Express & Star

Peter Rhodes on the unending agony of Hillsborough, terrorists in our midst and the broken promise of free electricity

Read today's column from Peter Rhodes.

Published
Usman Khan – killer

Bombarded by election propaganda, there is only one policy in one leaflet that raises my spirits. It is the suggestion that the best way to save the country from going to the dogs is to ban greyhound racing. Thank you, the Official Monster Raving Loony Party.

In a perfect world, the bereaved and battered families of the Hillsborough disaster would have wound down their campaign after the second inquest in 2016. That was their high point. The findings, coupled with the results of the Hillsborough Independent Panel, established that the killings were unlawful, the fans were innocent, the police were to blame and some members of the emergency services were incompetent. At that moment three years ago, the Hillsborough families claimed a great victory and who could blame them? But the process ground on.

Common sense dictated that if the deaths were unlawful, someone must be guilty. But the system doesn't work like that. In the criminal court, jurors were not convinced that the conduct of David Duckenfield, the police commander on the day, met the strict legal demands required for a conviction for gross-negligence manslaughter. His acquittal now leaves the whole Hillsborough affair with no resolution and no closure for the bereaved. We like to think British justice is the best in the world. But here's yet another example of the infinite ability of the system to let people down.

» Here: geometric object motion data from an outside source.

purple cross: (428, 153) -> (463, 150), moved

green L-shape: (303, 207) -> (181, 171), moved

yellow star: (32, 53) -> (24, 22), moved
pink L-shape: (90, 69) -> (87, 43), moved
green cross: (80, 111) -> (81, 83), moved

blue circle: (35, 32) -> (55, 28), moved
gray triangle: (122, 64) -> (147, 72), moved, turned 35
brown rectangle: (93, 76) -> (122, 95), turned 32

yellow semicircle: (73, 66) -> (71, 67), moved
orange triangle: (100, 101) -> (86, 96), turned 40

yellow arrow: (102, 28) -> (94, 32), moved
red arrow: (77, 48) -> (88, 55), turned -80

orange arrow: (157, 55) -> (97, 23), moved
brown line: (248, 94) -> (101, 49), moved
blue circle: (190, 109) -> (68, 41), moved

We do not know whether the words of one relief worker in a radio interview will come to haunt us. He referred to the children recently admitted from Syria having spent “their formative years” with Islamic State. And who knows what ideas have been formed in their growing minds?

What we do know is that someone can live what looks like a peaceful life in the West and still believe that all infidels must be slaughtered. The London Bridge murders remain centre-stage. But a few days before that atrocity, Mahdi Mohamud, 26 pleaded guilty to three charges of attempted murder after a frenzied knife attack in Manchester when he screamed “Allahu Akbar!” and “Long live the Caliphate!” He is 26, from a Somali family and he has lived in England since he was nine.

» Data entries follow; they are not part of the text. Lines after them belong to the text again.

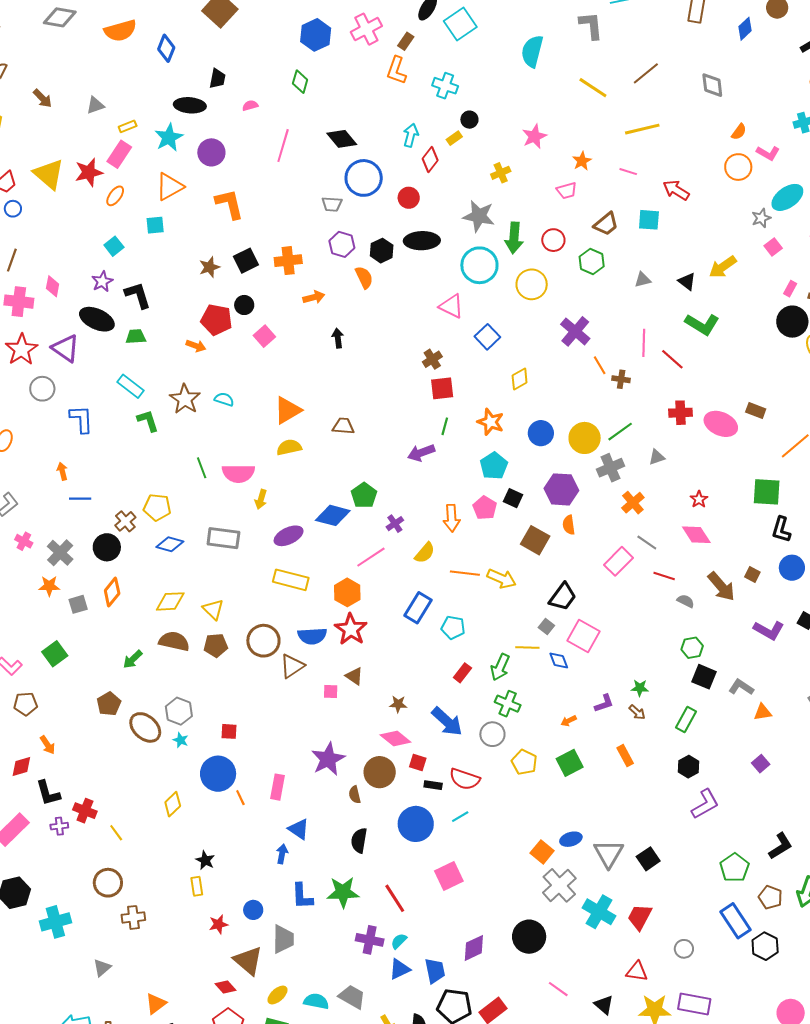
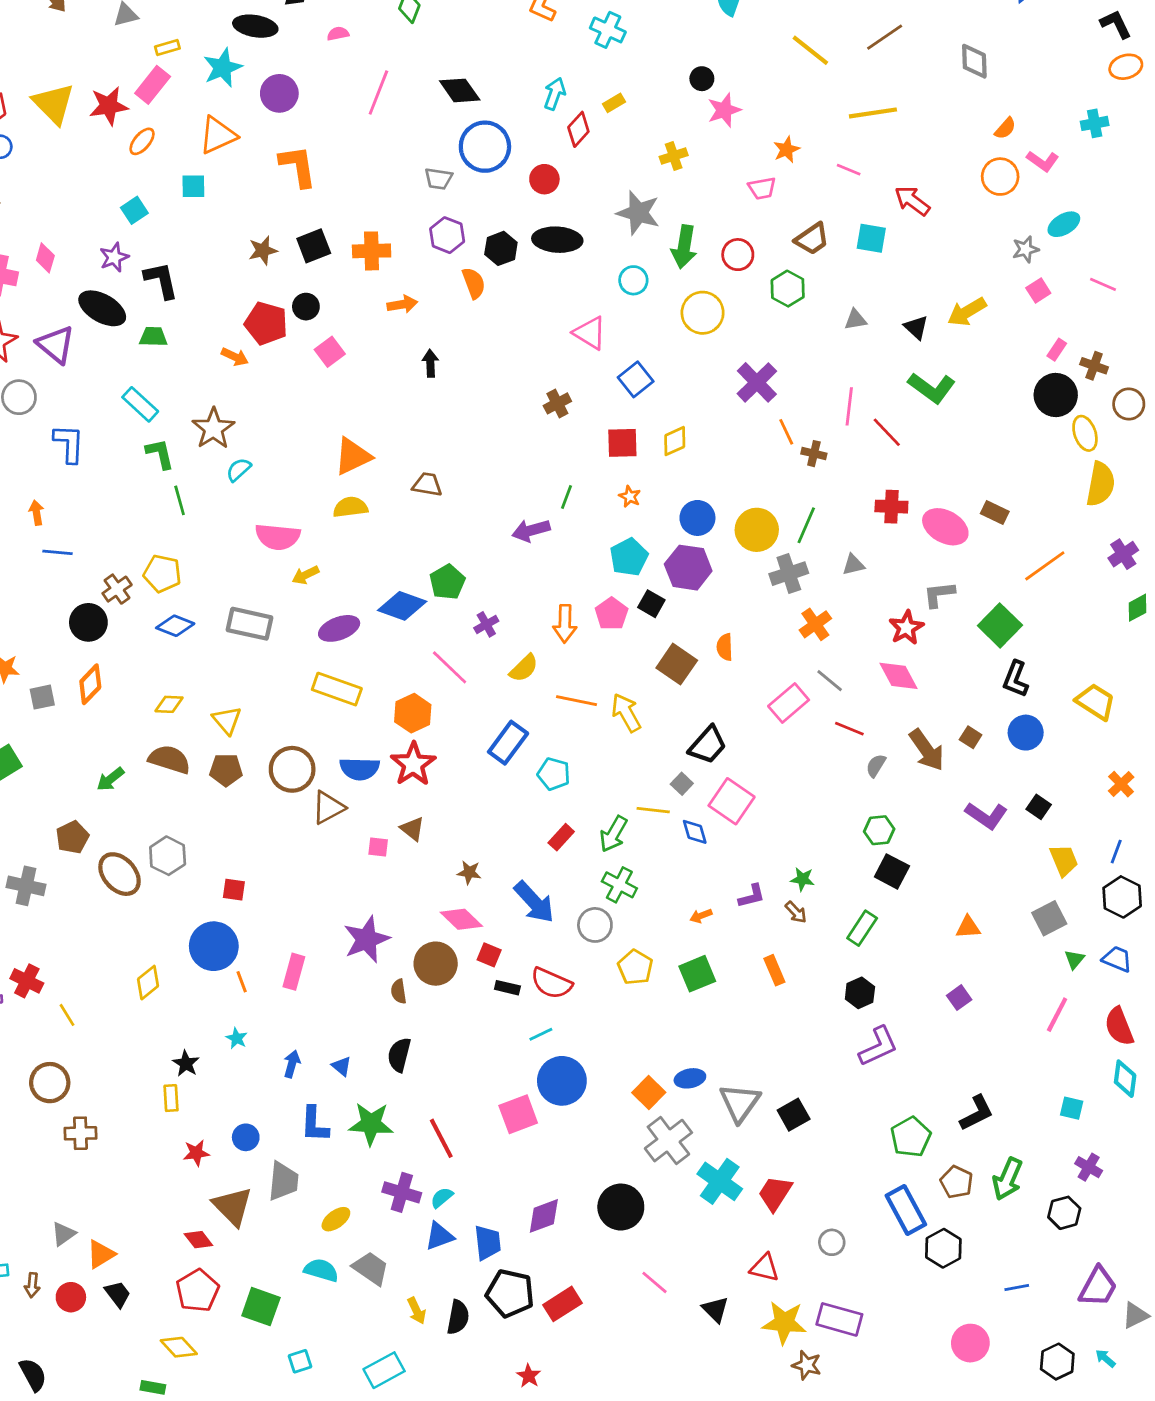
black circle: (469, 120) -> (702, 79), moved
cyan ellipse: (787, 197) -> (1064, 224), size x0.7
cyan circle: (479, 265) -> (633, 280), size x0.6
red square: (442, 388) -> (622, 443), moved
cyan semicircle: (224, 399) -> (239, 470), moved, turned -66
orange star: (491, 422) -> (630, 496), size x0.6
green line: (620, 432) -> (806, 525), turned -36
green line: (202, 468) -> (180, 500), moved
purple hexagon: (561, 489) -> (688, 568), moved
green square: (767, 492) -> (1000, 625), turned 36
yellow arrow: (261, 499) -> (306, 575), turned 42
red star: (699, 499) -> (906, 628), size x1.4
gray cross: (60, 553) -> (26, 886), moved, turned -36
pink line: (371, 557) -> (450, 667), turned 72
yellow arrow: (502, 579) -> (626, 713), turned -148
yellow diamond: (170, 601) -> (169, 704), size x0.7
gray semicircle: (686, 601) -> (876, 766), turned -90
gray L-shape: (741, 687) -> (939, 594), moved, turned -45
cyan star: (181, 740) -> (237, 1038), moved
blue circle: (416, 824) -> (562, 1081), moved
blue triangle: (299, 829) -> (341, 1066), moved, size x0.7
gray triangle: (102, 968) -> (63, 1234), moved
yellow ellipse: (277, 995) -> (336, 1219), moved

A colleague suggested that if Labour were promising free broadband, why not free electricity? Titter ye not. The promise of electricity from nuclear fusion which would be "too cheap to meter” has been around since the 1950s. Yet despite billions of dollars in research, fusion power remains a dream. According to a scientific paper online, fusion power will always be 30 years in the future and, in a wonderfully frank phrase, “we don’t even yet know what we don’t know.”

We are led to believe that if the Yanks bought parts of the NHS it would be a national calamity. But supposing NHS hospital catering were taken over by McDonald's. Try to imagine the unthinkable prospect of British hospital food that people actually wanted to eat. Some calamities are less calamitous than others.